Google Has A Problem With Linux Server Reboots Too Slow Due To Too Many NVMe Drives
Google engineers are proposing an asynchronous shutdown interface for the Linux kernel. Currently the Linux kernel's shutdown APIs at the bus level are synchronous, which can cause problems like Google reports with having too many NVMe storage drives in a single server. Due to the synchronous nature during the shutdown handling, each NVMe drive can take about 4.5 seconds to shutdown. With Google servers now having 16+ NVMe devices, that can mean an extra minute to shutdown and go through the reboot phase... With the asynchronous shutdown interface and adapting the NVMe driver to use it, their reboots -- and ultimately the amount of server down time -- can be easily reduced by one minute.
The proposed patches from Google allow for an optional asynchronous shutdown interface at the bus level. The new interface maintains backwards compatibility with the synchronous implementation. As part of the patches, all PCI Express based devices are moved to use the async interface, implements the changes at the PCIe level, and then the changes to the NVMe driver to exploit the async shutdown interface.

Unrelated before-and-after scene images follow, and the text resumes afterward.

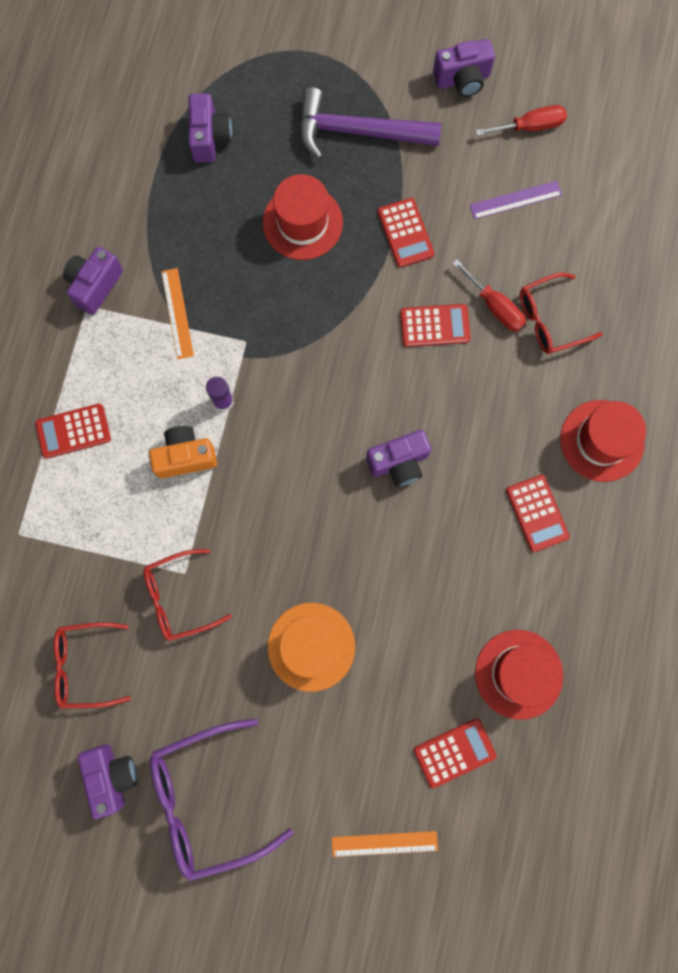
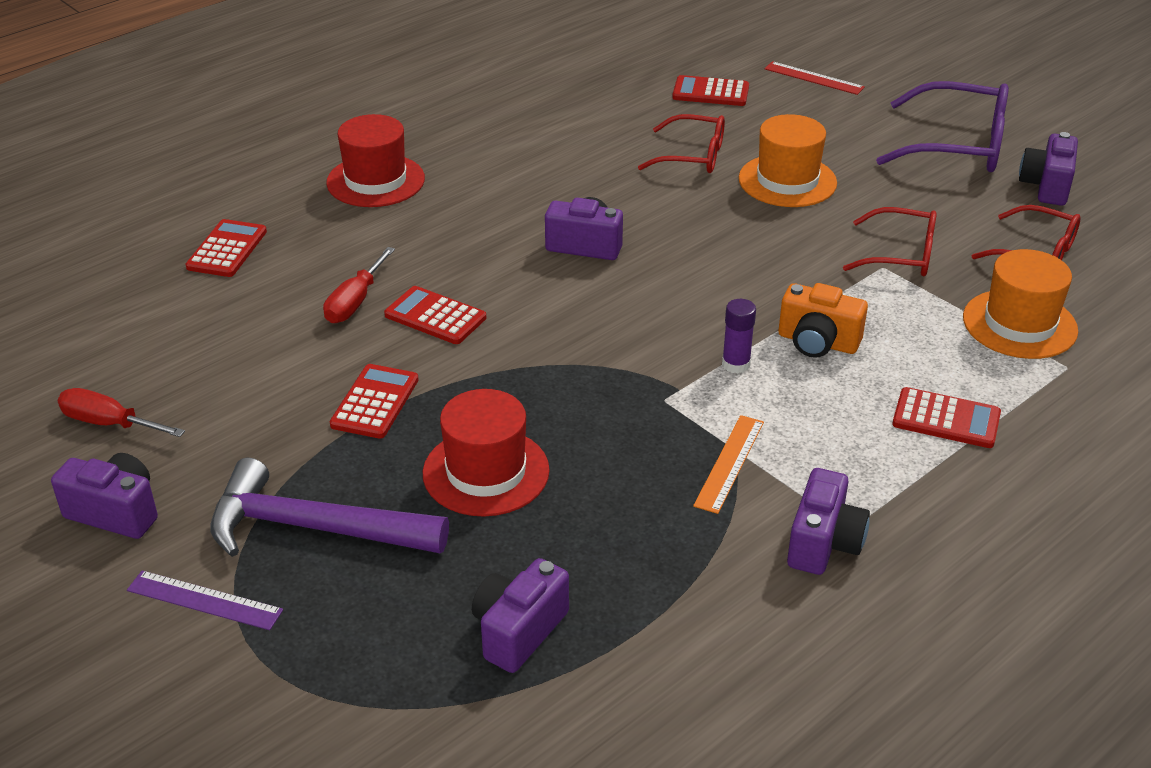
camera: 145 degrees left, 40 degrees down
(65, 563) = (1019, 324): none -> orange hat
(95, 285) = (823, 543): purple camera -> purple camera turned 45 degrees counterclockwise
(357, 132) = (313, 528): purple hammer -> purple hammer turned 150 degrees clockwise
(384, 843) = (814, 78): orange ruler -> red ruler
(494, 306) = (355, 302): red screwdriver -> red screwdriver turned 150 degrees counterclockwise
(515, 200) = (218, 370): purple ruler -> purple ruler (204, 600)
(518, 674) = (612, 104): red hat -> none
(537, 513) = (491, 168): red calculator -> red calculator (227, 249)
(549, 319) = (313, 269): red glasses -> red glasses (693, 156)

This proposed async shutdown interface in current form is just around one hundred lines of new code, granted, just one driver making use of it at the moment. But with modern high performance Linux servers continuing to add in more NVMe drives and other PCIe devices where the Linux kernel's synchronous shutdown interface can mean extra downtime, hopefully these patches will manage to move ahead and mainline in short order along with adapting more drivers to make use of it.